Watch out for door-to-door magazine sales
If you happen to get caught up in a door-to-door sales pitch like Christina did and like my wife and I did a year ago, there are a few steps you can take to try and get your money back. But time is of the essence.
In Ohio where both Christina and I live, there is a three-day cooling off period where you can cancel the order. These sales companies don't make it easy, so keep track of all of your records and follow the directions completely. I took the added step of putting a stop payment on the check despite the company's threat of using a collection agency to come after anyone who dared take this action.

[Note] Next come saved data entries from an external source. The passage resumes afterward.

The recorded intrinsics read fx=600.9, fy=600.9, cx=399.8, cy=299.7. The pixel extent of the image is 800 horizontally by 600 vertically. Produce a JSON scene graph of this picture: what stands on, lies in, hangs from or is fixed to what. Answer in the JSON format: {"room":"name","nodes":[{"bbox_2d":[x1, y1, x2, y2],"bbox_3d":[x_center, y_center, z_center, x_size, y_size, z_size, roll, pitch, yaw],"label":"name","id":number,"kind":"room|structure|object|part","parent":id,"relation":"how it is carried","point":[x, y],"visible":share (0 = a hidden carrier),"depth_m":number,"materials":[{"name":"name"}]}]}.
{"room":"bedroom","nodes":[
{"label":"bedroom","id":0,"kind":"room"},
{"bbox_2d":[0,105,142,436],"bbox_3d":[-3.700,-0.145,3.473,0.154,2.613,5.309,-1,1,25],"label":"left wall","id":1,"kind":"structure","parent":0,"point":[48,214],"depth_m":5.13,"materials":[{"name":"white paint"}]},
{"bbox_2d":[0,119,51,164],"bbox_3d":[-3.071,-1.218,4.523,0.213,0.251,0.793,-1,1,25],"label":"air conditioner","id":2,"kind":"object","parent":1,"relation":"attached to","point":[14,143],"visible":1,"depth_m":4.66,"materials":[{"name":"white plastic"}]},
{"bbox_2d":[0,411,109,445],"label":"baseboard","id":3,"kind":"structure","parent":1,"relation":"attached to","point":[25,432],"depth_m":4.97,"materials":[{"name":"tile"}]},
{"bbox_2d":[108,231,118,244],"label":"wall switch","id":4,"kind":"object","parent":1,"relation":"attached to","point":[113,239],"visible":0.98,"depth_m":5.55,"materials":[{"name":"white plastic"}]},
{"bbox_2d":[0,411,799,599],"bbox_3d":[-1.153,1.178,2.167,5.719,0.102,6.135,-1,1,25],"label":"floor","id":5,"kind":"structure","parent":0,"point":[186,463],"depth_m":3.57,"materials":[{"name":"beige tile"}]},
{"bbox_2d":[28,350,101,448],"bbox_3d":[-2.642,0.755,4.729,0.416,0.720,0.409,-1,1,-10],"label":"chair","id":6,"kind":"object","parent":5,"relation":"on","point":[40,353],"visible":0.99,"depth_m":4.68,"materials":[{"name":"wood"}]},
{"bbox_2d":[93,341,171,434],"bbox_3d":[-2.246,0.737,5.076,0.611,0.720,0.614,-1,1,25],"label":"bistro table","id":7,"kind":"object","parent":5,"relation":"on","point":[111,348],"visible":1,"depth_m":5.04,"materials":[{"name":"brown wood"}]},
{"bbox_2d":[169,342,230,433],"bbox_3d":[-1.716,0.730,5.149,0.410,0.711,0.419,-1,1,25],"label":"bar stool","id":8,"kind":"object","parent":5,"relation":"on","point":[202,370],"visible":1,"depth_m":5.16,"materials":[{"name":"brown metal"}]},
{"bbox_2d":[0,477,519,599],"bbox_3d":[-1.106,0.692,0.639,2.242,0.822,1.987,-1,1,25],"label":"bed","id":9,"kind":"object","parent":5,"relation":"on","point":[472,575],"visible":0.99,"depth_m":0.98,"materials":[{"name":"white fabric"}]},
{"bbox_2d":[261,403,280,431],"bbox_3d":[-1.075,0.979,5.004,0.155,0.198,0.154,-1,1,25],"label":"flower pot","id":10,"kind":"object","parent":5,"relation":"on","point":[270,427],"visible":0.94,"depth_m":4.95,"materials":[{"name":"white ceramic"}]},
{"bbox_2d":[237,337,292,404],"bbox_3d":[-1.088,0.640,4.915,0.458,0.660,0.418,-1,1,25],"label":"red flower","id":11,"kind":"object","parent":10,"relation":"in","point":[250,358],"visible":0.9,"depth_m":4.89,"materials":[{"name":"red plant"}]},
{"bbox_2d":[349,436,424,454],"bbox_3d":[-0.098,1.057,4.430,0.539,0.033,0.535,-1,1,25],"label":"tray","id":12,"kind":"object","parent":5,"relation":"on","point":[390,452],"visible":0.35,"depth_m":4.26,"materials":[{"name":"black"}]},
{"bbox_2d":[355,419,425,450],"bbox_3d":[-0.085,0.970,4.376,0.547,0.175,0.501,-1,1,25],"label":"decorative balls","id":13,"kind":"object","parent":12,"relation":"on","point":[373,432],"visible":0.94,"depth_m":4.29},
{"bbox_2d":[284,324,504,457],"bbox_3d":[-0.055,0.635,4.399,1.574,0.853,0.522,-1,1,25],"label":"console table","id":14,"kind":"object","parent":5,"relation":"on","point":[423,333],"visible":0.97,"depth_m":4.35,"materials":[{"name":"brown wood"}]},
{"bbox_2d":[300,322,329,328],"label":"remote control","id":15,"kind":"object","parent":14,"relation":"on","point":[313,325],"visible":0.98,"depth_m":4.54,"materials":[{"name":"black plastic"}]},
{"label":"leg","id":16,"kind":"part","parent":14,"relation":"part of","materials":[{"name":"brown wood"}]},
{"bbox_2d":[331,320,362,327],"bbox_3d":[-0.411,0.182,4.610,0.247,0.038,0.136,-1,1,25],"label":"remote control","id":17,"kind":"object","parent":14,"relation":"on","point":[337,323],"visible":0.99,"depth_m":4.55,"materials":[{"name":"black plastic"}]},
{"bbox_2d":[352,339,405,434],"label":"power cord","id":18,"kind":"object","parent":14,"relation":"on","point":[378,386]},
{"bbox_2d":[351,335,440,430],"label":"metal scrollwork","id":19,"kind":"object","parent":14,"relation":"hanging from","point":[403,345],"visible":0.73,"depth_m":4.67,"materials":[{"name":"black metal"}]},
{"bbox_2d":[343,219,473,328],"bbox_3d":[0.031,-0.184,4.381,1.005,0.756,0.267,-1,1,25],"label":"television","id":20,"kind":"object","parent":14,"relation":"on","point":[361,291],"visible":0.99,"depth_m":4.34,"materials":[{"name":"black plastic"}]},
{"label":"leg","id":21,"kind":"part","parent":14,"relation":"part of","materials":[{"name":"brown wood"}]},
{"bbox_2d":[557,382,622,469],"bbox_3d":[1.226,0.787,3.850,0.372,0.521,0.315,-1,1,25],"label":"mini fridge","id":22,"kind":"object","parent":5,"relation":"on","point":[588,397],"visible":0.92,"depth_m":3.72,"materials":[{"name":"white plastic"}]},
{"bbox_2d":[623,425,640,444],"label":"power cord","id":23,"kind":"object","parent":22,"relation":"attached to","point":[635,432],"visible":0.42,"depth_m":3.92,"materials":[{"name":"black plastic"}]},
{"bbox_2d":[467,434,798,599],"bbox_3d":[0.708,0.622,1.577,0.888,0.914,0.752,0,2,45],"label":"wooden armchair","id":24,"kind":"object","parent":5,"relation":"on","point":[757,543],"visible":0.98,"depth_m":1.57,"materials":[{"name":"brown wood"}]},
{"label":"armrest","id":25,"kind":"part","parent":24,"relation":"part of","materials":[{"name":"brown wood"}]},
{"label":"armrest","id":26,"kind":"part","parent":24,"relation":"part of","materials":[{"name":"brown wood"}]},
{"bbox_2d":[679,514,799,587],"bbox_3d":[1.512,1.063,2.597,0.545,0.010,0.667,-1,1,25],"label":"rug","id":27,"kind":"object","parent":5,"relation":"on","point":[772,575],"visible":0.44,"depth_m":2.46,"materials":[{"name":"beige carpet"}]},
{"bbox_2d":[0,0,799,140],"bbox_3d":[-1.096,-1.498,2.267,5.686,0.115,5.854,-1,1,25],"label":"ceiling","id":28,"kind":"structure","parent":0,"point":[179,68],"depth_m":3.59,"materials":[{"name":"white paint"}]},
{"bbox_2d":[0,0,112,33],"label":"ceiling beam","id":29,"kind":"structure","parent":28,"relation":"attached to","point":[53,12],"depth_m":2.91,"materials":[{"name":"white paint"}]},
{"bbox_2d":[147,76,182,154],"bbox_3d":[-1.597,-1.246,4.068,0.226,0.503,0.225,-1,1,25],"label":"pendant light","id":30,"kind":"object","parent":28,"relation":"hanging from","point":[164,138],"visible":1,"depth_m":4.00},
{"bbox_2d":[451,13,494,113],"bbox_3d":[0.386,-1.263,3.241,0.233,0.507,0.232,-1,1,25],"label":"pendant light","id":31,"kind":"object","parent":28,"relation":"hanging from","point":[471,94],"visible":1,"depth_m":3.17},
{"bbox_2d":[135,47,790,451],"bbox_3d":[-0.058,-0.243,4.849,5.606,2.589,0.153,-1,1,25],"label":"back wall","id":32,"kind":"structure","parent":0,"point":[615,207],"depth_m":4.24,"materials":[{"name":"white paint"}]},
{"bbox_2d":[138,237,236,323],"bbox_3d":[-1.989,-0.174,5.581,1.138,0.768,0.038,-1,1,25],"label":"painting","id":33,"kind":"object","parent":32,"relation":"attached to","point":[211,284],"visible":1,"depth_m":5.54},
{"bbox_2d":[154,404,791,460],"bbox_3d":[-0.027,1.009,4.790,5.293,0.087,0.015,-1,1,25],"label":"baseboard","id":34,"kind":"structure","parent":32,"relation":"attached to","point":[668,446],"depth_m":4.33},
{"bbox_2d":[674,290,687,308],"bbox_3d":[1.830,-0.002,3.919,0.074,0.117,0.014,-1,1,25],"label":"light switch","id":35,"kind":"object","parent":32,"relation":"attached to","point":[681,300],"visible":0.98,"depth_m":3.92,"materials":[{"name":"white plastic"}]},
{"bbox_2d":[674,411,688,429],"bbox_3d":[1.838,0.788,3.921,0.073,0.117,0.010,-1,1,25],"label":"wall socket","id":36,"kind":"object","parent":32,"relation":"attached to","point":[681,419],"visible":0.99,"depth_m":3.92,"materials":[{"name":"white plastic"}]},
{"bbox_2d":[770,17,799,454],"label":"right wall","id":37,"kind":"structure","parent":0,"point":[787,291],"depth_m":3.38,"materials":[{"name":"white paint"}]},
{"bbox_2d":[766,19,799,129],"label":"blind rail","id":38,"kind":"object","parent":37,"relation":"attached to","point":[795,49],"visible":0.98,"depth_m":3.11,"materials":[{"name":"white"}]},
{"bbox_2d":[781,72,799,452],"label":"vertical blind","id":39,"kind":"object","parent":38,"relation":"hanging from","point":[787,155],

If it is too late to stop your check payment, there are a few more things you can try, but frankly your chances of recouping your cash are slim. You can try to use the Better Business Bureau to get your money back from the company (track down the BBB closest to the company's headquarters.) Another step would be to find a fax or direct line for the headquarters and send in your request for cancellation and a refund. Finally if you want to feel particularly vindicated, you can sue in Small Claims court to recover the money that was taken. In Ohio you can sue for up to three times the amount of the original damages, and since the company must have a lawyer represent it, you'll likely get a quick settlement out of court.
I hope you can learn from our mistakes, buying magazines from door to door salespeople is a bad idea. You're better off going to the publisher's website to get the best deal or support a family member's kid selling them through school. Door to door magazine sales are rife with high prices, scams and long delays in receiving magazines, save your money and avoid these traveling liars!